ETC5521 Tutorial 4

Initial data analysis


Prof. Di Cook


August 17, 2023

🎯 Objectives

Practice conducting initial data analyses, and make a start on learning how to assess significance of patterns.

🔧 Preparation

The reading for this week is The initial examination of data. It is authored by Chris Chatfield, and is a classic paper explaining the role of initial data analysis. - Complete the weekly quiz, before the deadline! - Make sure you have this list of R packages installed:

install.packages(c("tidyverse", "palmerpenguins", "ggbeeswarm", "broom", "nullabor"))
  • Open your RStudio Project for this unit, (the one you created in week 1, eda or ETC5521). Create a .Rmd document for this week’s activities.
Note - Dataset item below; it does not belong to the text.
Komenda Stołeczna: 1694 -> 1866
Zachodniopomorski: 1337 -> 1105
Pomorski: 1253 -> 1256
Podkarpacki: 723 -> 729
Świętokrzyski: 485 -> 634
Exercise 1: IDA on penguins data

  1. Take a glimpse of the penguins data. What types are variables are present in the data?
  1. How was this data collected? You will need to read the documentation for the palmerpenguins package.

  2. Using the visdat package make an overview plot to examine types of variables and for missing values.
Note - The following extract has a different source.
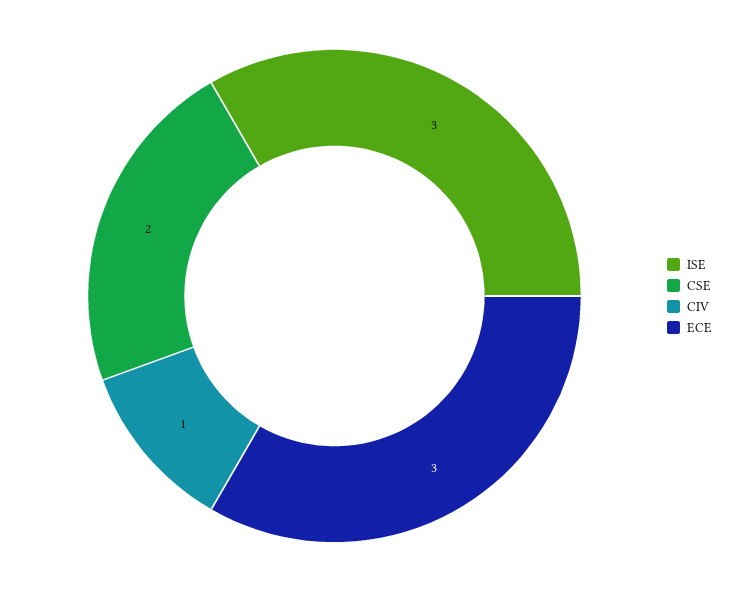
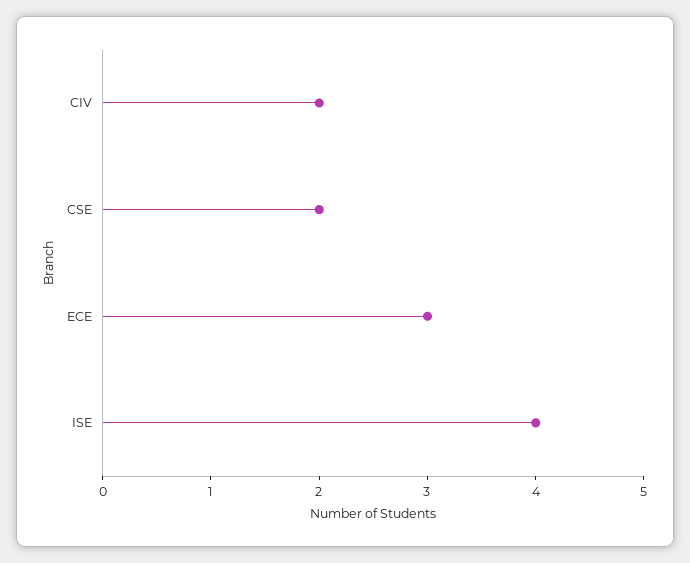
ISE: 3 -> 4
CIV: 1 -> 2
  3. Check the distributions of each species on each of the size variables, using a jittered dotplot, using the geom_quasirandom() function in the ggbeeswarm package. There seems to be some bimodality in some species on some variables eg bill_length_mm. Why do you think this might be? Check your thinking by making a suitable plot.
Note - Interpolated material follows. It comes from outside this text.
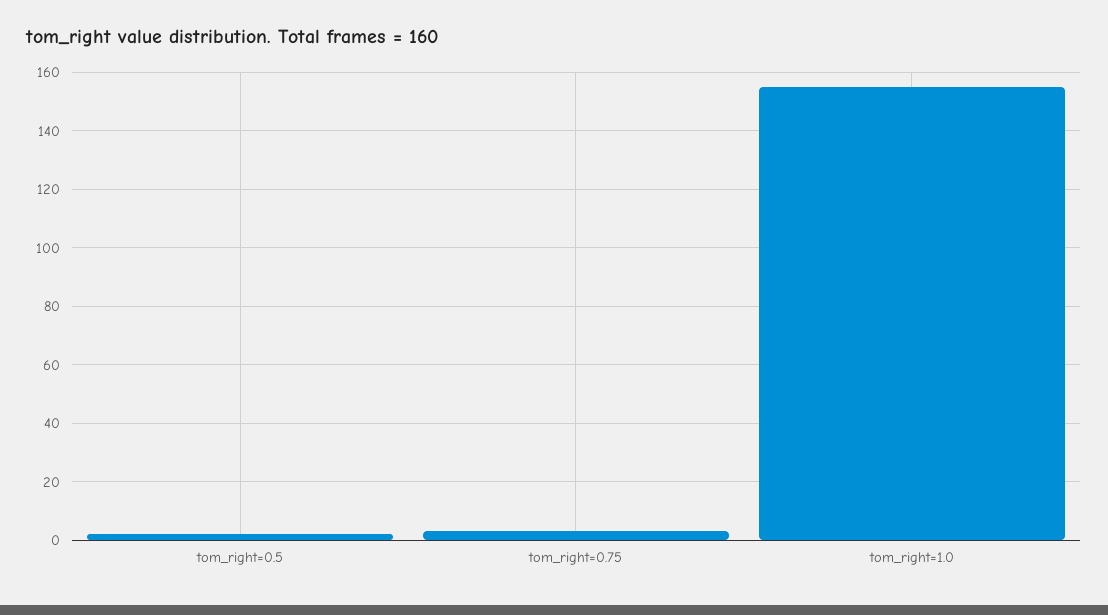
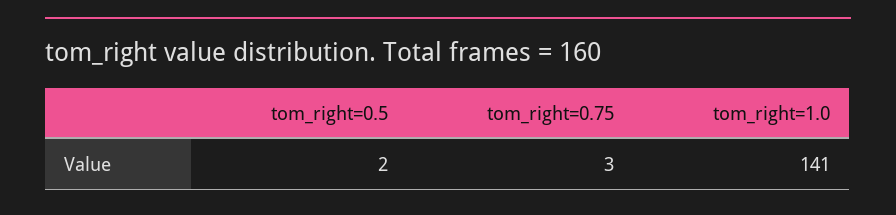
tom_right=1.0: 155 -> 141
  4. Is there any indication of outliers from the jittered dotplots of different variables?

  5. Make a scatterplot of body_mass_g vs flipper_length_mm for all the penguins. What do the vertical stripes indicate? Are there any other unusual patterns to note, such as outliers or clustering or nonlinearity?

  6. How well can penguin body mass be predicted based on the flipper length? Fit a linear model to check. Report the equation, the \(R^2\), \(\sigma\), and make a residual plot of residuals vs flipper_length_mm. From the residual plot, are there any concerns about the model fit?

Rows: 344
Columns: 8
$ species           <fct> Adelie, Adelie, Adelie, Adelie, Adelie, Adelie, Adel…
$ island            <fct> Torgersen, Torgersen, Torgersen, Torgersen, Torgerse…
$ bill_length_mm    <dbl> 39.1, 39.5, 40.3, NA, 36.7, 39.3, 38.9, 39.2, 34.1, …
$ bill_depth_mm     <dbl> 18.7, 17.4, 18.0, NA, 19.3, 20.6, 17.8, 19.6, 18.1, …
$ flipper_length_mm <int> 181, 186, 195, NA, 193, 190, 181, 195, 193, 190, 186…
$ body_mass_g       <int> 3750, 3800, 3250, NA, 3450, 3650, 3625, 4675, 3475, …
$ sex               <fct> male, female, female, NA, female, male, female, male…
$ year              <int> 2007, 2007, 2007, 2007, 2007, 2007, 2007, 2007, 2007…
  1. Details are at, and you learn “These data were collected from 2007 - 2009 by Dr. Kristen Gorman with the Palmer Station Long Term Ecological Research Program, part of the US Long Term Ecological Research Network. The data were imported directly from the Environmental Data Initiative (EDI) Data Portal.” It is necessary to also read the original data collection article to obtain details of the sampling. Breeding pairs of penguins were included based on sampling of nests where pairs of adults were present, were chosen and marked, before onset of egg-laying.

  2. There are three factor variables - species, island, sex - and three integer variables - flipper_length_mm, body_mass_g and year - and two numeric variables - bill_length_mm and bill_depth_mm.

It is interesting that flipper_length_mm and body_mass_g are reported without decimal places, and thus are integers, whereas bill_length_mm and bill_depth_mm are reported with one decimal place, and thus are doubles. Both are numeric variables, though.

Four variables have missing values: sex, bill_length_mm, bill_depth_mm, flipper_length_mm, body_mass_g. There are more missings on sex. The other missings occur together, the penguins are missing on all five variables.